Tomorrow's my birthday!!! And yeah, im announcing it. My mom thinks I'm insane for doing that 'czuse most people would rather keep their birthdays to themselves. But no, not me. Hahaha! I love to have fun on my day. And it is MY day after all. Its the only time of the year when I am excused for even the silliest things I am capable of doing.

This is the second blogger account I've done. Ive been blogging about my burpday for days on the other account and I'm sure my friends must be tired of reading about it now. But as I always say, my birthdays are always a celebration of the friendships I have made throughout the years. My friends make me feel special and they are huge reasons why life is worth living as well. Yeah yeah, I may sound too cliche-ish and nerdy and cheesy and all the vomit-inducing stuff but I mean it everytime I say that.

So anyway, i'm really looking forward to another year of whacks on the head, cartwheels, and tip-toes on broken glasses that life makes me experience to make me a strong human being... and to scoff at me too.

And I'm looking forward to the weirdest birthday greetings, red and heart-shaped gifts I would be receiving (which I get every year coz of the Valentine's Day aftermaths.).

Urrrrrgggggghhhhhh, I'm getting older!!! Aaaaaaah!!!!! (That's high-pitched.) Okies, I'm over reacting. Bummer, I have to grow up. And I'm like, "Awwwww... do i really have to?"

Yes, I have to. But I'm sure it wouldn't be too bad if I let little nawdy rascal me sneak in once in a while. There are always going to be days that would need her, I'm sure. Mruwahaha!

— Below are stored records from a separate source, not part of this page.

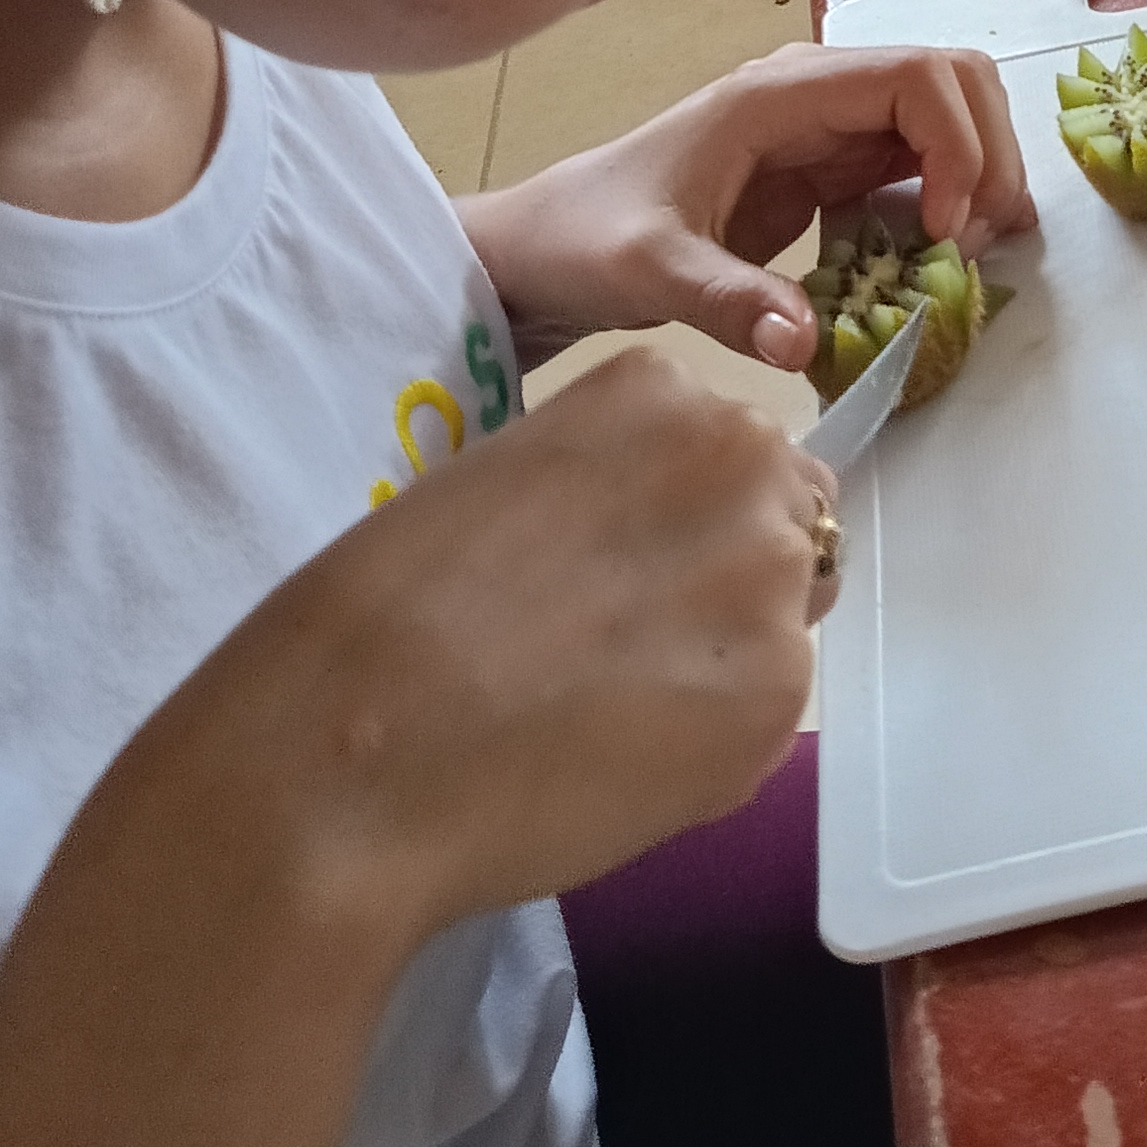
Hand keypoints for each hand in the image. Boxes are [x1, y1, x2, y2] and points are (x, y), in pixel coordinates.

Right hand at [182, 342, 839, 943]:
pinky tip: (619, 756)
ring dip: (727, 655)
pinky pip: (767, 711)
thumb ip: (614, 484)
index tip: (625, 572)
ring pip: (787, 617)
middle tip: (628, 643)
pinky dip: (713, 737)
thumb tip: (659, 546)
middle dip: (729, 573)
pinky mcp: (778, 694)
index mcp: (662, 390)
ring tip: (613, 706)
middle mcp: (740, 461)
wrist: (358, 745)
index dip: (685, 521)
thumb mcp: (512, 476)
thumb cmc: (391, 608)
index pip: (736, 451)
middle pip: (786, 520)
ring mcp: (769, 578)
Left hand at [461, 42, 1034, 375]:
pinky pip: (918, 164)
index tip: (944, 229)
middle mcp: (814, 94)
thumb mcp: (647, 272)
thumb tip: (803, 344)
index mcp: (777, 93)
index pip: (913, 76)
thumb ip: (726, 301)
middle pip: (950, 79)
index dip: (955, 144)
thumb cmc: (585, 241)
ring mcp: (826, 129)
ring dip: (979, 173)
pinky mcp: (828, 170)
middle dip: (987, 153)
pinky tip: (945, 257)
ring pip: (946, 116)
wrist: (542, 249)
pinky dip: (951, 199)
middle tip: (974, 244)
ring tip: (965, 254)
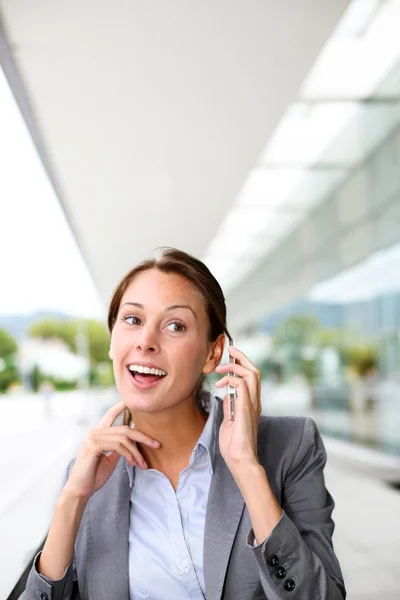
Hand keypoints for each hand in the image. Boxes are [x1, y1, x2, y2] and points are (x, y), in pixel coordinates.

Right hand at [64, 400, 159, 499]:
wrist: (80, 491)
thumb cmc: (94, 476)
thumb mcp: (110, 459)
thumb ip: (118, 448)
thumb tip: (131, 443)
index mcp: (98, 434)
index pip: (110, 416)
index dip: (120, 407)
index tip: (130, 401)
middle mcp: (94, 432)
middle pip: (124, 429)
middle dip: (142, 437)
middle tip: (156, 444)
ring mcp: (92, 438)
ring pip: (123, 438)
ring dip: (136, 452)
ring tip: (142, 464)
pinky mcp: (93, 446)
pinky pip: (117, 446)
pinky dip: (128, 454)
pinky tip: (132, 463)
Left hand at [215, 346, 260, 475]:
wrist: (240, 460)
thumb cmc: (234, 445)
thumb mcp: (229, 421)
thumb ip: (230, 407)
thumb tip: (227, 395)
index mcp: (252, 404)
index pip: (252, 378)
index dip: (243, 364)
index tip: (230, 359)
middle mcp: (255, 402)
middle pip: (255, 371)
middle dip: (242, 358)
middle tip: (230, 352)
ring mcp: (252, 405)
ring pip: (252, 374)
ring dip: (236, 366)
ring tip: (222, 368)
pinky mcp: (246, 409)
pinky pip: (242, 385)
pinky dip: (232, 379)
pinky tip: (222, 384)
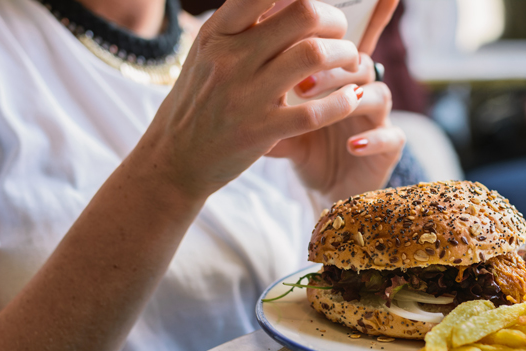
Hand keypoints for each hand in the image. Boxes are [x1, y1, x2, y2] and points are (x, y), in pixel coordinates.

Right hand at [143, 0, 365, 201]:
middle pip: (303, 14)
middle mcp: (230, 59)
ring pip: (314, 55)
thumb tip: (284, 2)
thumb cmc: (197, 104)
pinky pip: (316, 111)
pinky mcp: (261, 131)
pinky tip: (351, 98)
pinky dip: (343, 100)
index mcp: (217, 34)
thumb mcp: (207, 56)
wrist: (174, 160)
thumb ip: (241, 28)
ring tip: (350, 62)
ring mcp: (246, 96)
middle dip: (334, 20)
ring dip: (345, 55)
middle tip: (339, 34)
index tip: (316, 6)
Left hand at [267, 53, 404, 202]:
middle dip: (333, 71)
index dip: (317, 52)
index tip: (285, 60)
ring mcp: (378, 120)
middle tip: (303, 84)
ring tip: (327, 112)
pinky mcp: (390, 148)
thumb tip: (233, 97)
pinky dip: (374, 139)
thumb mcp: (282, 130)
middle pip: (360, 66)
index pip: (335, 52)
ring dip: (356, 99)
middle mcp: (361, 94)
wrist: (325, 192)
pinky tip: (352, 145)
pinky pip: (392, 137)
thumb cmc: (306, 152)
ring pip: (381, 95)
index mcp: (337, 82)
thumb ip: (267, 112)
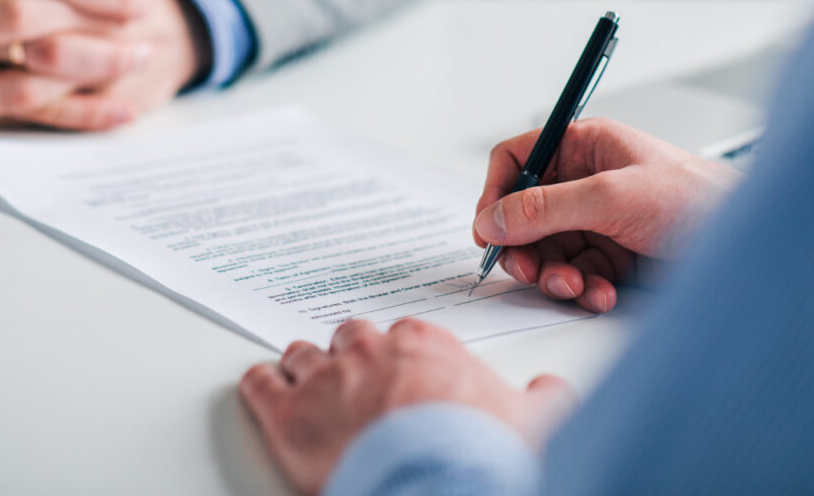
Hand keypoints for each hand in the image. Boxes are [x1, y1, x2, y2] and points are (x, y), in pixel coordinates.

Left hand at [240, 319, 576, 494]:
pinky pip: (261, 384)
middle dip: (349, 354)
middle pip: (349, 336)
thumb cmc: (481, 451)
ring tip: (302, 379)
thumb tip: (552, 390)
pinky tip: (262, 388)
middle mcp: (369, 351)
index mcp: (424, 345)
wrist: (439, 484)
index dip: (396, 353)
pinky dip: (261, 386)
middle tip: (351, 375)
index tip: (397, 365)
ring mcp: (325, 379)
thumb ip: (543, 398)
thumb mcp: (535, 422)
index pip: (402, 332)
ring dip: (303, 366)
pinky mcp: (287, 415)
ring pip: (301, 355)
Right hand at [472, 118, 742, 312]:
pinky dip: (583, 289)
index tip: (489, 229)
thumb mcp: (611, 197)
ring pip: (549, 250)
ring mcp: (600, 220)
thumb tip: (493, 218)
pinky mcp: (615, 255)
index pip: (518, 159)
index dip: (496, 192)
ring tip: (574, 286)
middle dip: (526, 247)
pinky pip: (577, 274)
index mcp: (586, 146)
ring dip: (555, 274)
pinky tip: (601, 293)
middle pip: (526, 214)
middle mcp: (587, 180)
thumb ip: (546, 207)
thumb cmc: (697, 198)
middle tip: (528, 270)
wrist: (751, 244)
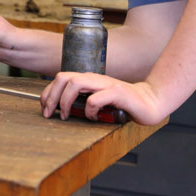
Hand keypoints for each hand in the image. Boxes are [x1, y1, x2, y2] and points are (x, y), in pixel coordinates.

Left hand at [40, 72, 164, 124]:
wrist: (150, 101)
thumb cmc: (123, 104)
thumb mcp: (98, 101)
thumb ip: (83, 101)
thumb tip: (60, 110)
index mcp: (88, 80)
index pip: (61, 78)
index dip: (48, 92)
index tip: (45, 109)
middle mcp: (95, 79)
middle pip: (64, 78)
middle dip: (51, 96)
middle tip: (49, 114)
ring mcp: (106, 84)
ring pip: (76, 83)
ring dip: (66, 101)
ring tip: (66, 115)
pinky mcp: (118, 93)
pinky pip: (96, 98)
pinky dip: (89, 109)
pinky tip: (92, 117)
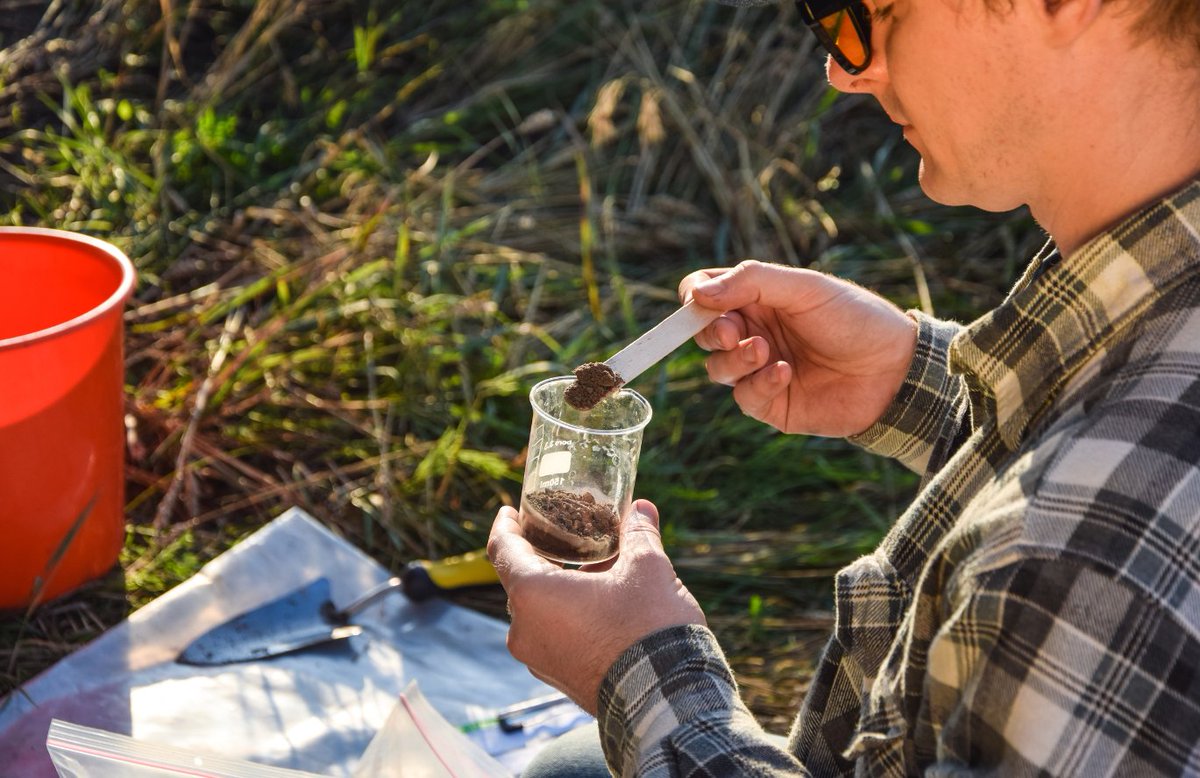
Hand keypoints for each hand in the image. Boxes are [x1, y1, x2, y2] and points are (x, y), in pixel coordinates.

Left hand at [487, 499, 704, 714]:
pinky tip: (598, 608)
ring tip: (592, 572)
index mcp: (532, 594)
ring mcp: (537, 659)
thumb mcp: (648, 569)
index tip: (510, 512)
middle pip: (521, 580)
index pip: (502, 549)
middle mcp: (523, 629)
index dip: (506, 525)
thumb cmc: (649, 628)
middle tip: (564, 537)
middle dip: (543, 556)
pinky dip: (566, 617)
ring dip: (558, 589)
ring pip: (538, 611)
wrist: (665, 698)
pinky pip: (550, 636)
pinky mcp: (557, 678)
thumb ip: (639, 533)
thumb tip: (641, 509)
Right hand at [680, 260, 917, 436]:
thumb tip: (697, 295)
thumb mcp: (804, 288)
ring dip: (735, 359)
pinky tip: (785, 374)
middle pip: (704, 333)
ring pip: (717, 368)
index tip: (702, 302)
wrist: (895, 368)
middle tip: (734, 331)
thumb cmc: (854, 318)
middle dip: (712, 332)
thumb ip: (750, 282)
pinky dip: (759, 383)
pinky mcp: (772, 404)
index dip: (695, 298)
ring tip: (765, 351)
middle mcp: (754, 332)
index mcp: (759, 299)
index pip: (705, 295)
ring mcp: (760, 369)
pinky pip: (744, 397)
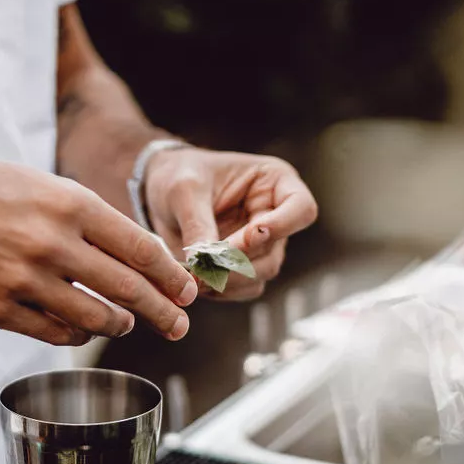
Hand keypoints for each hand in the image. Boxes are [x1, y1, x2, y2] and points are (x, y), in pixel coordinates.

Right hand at [0, 150, 197, 345]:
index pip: (141, 248)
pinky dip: (76, 333)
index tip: (188, 291)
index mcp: (69, 204)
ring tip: (124, 323)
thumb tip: (135, 255)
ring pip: (95, 318)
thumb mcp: (40, 184)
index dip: (172, 276)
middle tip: (180, 325)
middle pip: (129, 289)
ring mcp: (23, 279)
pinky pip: (54, 333)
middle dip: (163, 312)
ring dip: (117, 325)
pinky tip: (81, 327)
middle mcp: (51, 242)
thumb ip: (87, 218)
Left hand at [144, 147, 317, 299]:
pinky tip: (196, 279)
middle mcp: (276, 215)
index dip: (282, 226)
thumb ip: (197, 224)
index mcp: (275, 182)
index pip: (301, 208)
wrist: (161, 190)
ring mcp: (263, 244)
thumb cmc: (178, 174)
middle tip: (204, 265)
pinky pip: (243, 288)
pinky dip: (221, 289)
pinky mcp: (245, 266)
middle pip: (275, 250)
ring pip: (261, 274)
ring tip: (193, 273)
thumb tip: (204, 264)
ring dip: (228, 280)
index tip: (252, 234)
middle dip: (239, 261)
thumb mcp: (183, 190)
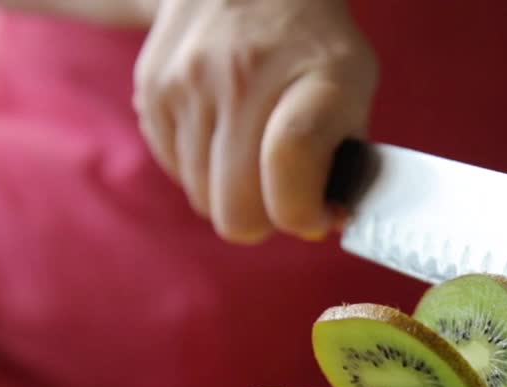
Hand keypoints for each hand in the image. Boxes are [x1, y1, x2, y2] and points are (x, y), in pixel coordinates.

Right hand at [132, 0, 376, 242]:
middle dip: (264, 219)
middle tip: (280, 195)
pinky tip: (222, 131)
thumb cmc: (311, 44)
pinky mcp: (152, 89)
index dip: (302, 211)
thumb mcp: (354, 83)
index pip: (291, 161)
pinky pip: (175, 171)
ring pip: (202, 198)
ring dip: (231, 193)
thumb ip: (346, 158)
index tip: (316, 214)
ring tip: (252, 152)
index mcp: (315, 74)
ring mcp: (189, 81)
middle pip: (236, 206)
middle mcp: (245, 74)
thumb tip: (319, 223)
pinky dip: (201, 169)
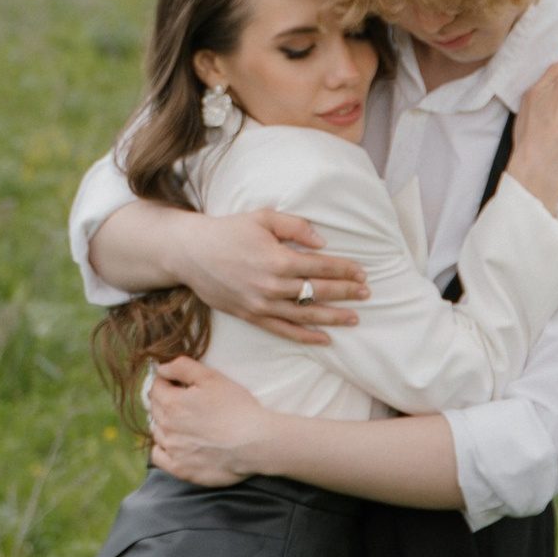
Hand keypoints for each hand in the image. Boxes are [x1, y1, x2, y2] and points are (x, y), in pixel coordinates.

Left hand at [148, 357, 283, 484]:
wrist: (254, 443)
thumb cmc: (236, 408)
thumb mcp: (212, 378)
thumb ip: (182, 367)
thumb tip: (161, 368)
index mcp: (172, 403)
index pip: (157, 387)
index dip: (166, 381)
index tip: (178, 382)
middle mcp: (167, 427)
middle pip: (155, 408)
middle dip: (165, 400)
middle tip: (185, 401)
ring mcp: (172, 450)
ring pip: (157, 431)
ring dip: (165, 424)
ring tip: (185, 423)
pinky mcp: (180, 468)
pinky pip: (158, 456)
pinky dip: (162, 449)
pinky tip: (174, 444)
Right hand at [184, 208, 368, 346]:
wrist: (190, 253)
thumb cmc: (228, 230)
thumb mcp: (263, 218)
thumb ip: (296, 227)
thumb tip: (322, 242)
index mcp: (278, 259)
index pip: (321, 267)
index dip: (345, 270)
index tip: (362, 273)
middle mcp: (272, 285)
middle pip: (318, 292)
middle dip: (346, 293)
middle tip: (367, 294)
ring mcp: (261, 304)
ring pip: (305, 315)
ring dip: (333, 317)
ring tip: (354, 318)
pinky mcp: (251, 316)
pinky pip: (283, 330)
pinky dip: (306, 336)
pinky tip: (325, 339)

Alright, I'm outta' here for now. I gotta go make something worth remembering out of my last day being 22. Hmmm...

Monday, February 14, 2005

This what ya call starting anew...


LIFE IS SUCH A BUMMER SOMETIMES. It goes round and round and when you look at it closely...even intelligently sometimes... it doesn't seem to make any good sense.

That's sometimes. I'm not saying always. And well, I'm tired of rolling around going nowhere and doing meaningless things, meeting meaningless people. It's very true that what robs us of all our strengths and our capacities to think is not the overload of things to do, but having too much of what we don't really need to do. And I have a lot of that. SO, I'm throwing 'em away.

But even if life isn't perfect and sometimes I feel like it always whacks me in the head for no apparent reason...or slaps me too hard...or breaks my bones...or drains me of all my energy, I still love it. And I guess just by doing that-- declaring to life's poker face that I still love it despite everything-- I WIN.

So lemme start anew...for real...and more seriously this time.